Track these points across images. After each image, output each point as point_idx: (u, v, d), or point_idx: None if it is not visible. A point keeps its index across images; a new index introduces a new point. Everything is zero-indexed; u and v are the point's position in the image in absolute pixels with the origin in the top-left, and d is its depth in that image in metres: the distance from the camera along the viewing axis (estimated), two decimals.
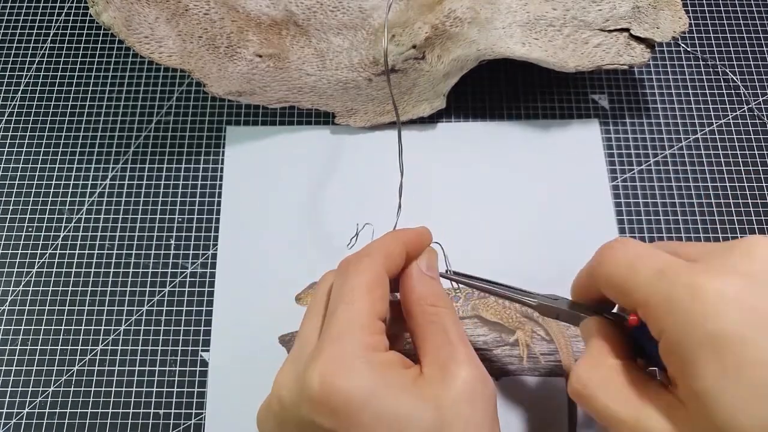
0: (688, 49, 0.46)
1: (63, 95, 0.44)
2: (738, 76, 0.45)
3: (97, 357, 0.37)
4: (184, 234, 0.40)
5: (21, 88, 0.44)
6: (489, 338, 0.37)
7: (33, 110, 0.44)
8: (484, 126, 0.43)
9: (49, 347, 0.37)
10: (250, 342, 0.37)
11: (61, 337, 0.38)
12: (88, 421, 0.36)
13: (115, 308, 0.38)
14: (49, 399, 0.36)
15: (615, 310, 0.29)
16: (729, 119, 0.43)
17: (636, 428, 0.23)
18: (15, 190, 0.41)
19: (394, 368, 0.25)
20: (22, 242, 0.40)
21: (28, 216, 0.41)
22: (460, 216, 0.41)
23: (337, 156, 0.42)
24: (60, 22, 0.47)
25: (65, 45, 0.46)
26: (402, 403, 0.24)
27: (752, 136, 0.43)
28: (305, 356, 0.26)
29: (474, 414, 0.25)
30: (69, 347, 0.37)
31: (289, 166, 0.42)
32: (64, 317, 0.38)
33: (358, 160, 0.42)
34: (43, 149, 0.43)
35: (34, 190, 0.41)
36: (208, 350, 0.37)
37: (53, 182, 0.42)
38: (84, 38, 0.46)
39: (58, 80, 0.45)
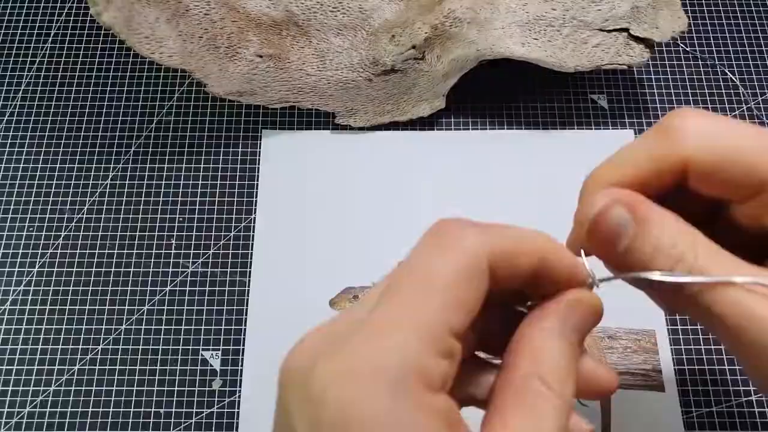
0: (688, 49, 0.46)
1: (64, 95, 0.44)
2: (737, 76, 0.45)
3: (98, 356, 0.37)
4: (184, 233, 0.40)
5: (22, 88, 0.44)
6: None
7: (34, 110, 0.44)
8: (496, 134, 0.43)
9: (49, 347, 0.37)
10: (284, 346, 0.37)
11: (61, 336, 0.38)
12: (89, 420, 0.36)
13: (116, 308, 0.38)
14: (50, 398, 0.36)
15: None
16: None
17: None
18: (15, 190, 0.41)
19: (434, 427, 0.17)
20: (22, 242, 0.40)
21: (28, 216, 0.41)
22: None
23: (360, 159, 0.42)
24: (61, 22, 0.47)
25: (66, 45, 0.46)
26: None
27: None
28: (342, 333, 0.18)
29: None
30: (69, 347, 0.37)
31: (326, 171, 0.42)
32: (65, 317, 0.38)
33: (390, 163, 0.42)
34: (43, 149, 0.43)
35: (34, 190, 0.41)
36: (208, 349, 0.37)
37: (54, 182, 0.42)
38: (85, 38, 0.46)
39: (59, 80, 0.45)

== == ==

Print the listing exactly, minus any pictures.

Written solution:
Track these points across images. After each image, output each point as point_idx: (u, v, d), or point_idx: None if it is not visible. A point keeps its index across images; a new index introduces a new point. Everything is zero-indexed; u and v are the point's position in the image in absolute pixels with the origin in the top-left, and d is its depth in that image in metres: the distance from the camera along the viewing axis (estimated), two decimals.
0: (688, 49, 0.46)
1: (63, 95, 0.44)
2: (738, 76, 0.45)
3: (97, 357, 0.37)
4: (184, 234, 0.40)
5: (21, 88, 0.44)
6: (489, 338, 0.37)
7: (33, 110, 0.44)
8: (484, 126, 0.43)
9: (49, 347, 0.37)
10: (250, 342, 0.37)
11: (61, 337, 0.38)
12: (88, 421, 0.36)
13: (115, 308, 0.38)
14: (49, 399, 0.36)
15: (615, 310, 0.29)
16: (729, 119, 0.43)
17: (636, 428, 0.23)
18: (15, 190, 0.41)
19: (394, 368, 0.25)
20: (22, 242, 0.40)
21: (28, 216, 0.41)
22: (460, 216, 0.41)
23: (337, 156, 0.42)
24: (60, 22, 0.47)
25: (65, 45, 0.46)
26: (402, 403, 0.24)
27: (752, 136, 0.43)
28: (305, 356, 0.26)
29: (474, 414, 0.25)
30: (69, 347, 0.37)
31: (289, 166, 0.42)
32: (64, 317, 0.38)
33: (358, 160, 0.42)
34: (43, 149, 0.43)
35: (34, 190, 0.41)
36: (208, 350, 0.37)
37: (53, 182, 0.42)
38: (84, 38, 0.46)
39: (58, 80, 0.45)
0: (688, 49, 0.46)
1: (64, 95, 0.44)
2: (737, 76, 0.45)
3: (98, 356, 0.37)
4: (184, 233, 0.40)
5: (22, 88, 0.44)
6: None
7: (34, 110, 0.44)
8: (496, 134, 0.43)
9: (49, 347, 0.37)
10: (284, 346, 0.37)
11: (61, 336, 0.38)
12: (89, 420, 0.36)
13: (116, 308, 0.38)
14: (50, 398, 0.36)
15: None
16: None
17: None
18: (15, 190, 0.41)
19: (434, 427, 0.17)
20: (22, 242, 0.40)
21: (28, 216, 0.41)
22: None
23: (360, 159, 0.42)
24: (61, 22, 0.47)
25: (66, 45, 0.46)
26: None
27: None
28: (342, 333, 0.18)
29: None
30: (69, 347, 0.37)
31: (326, 171, 0.42)
32: (65, 317, 0.38)
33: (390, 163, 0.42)
34: (43, 149, 0.43)
35: (34, 190, 0.41)
36: (208, 349, 0.37)
37: (54, 182, 0.42)
38: (85, 38, 0.46)
39: (59, 80, 0.45)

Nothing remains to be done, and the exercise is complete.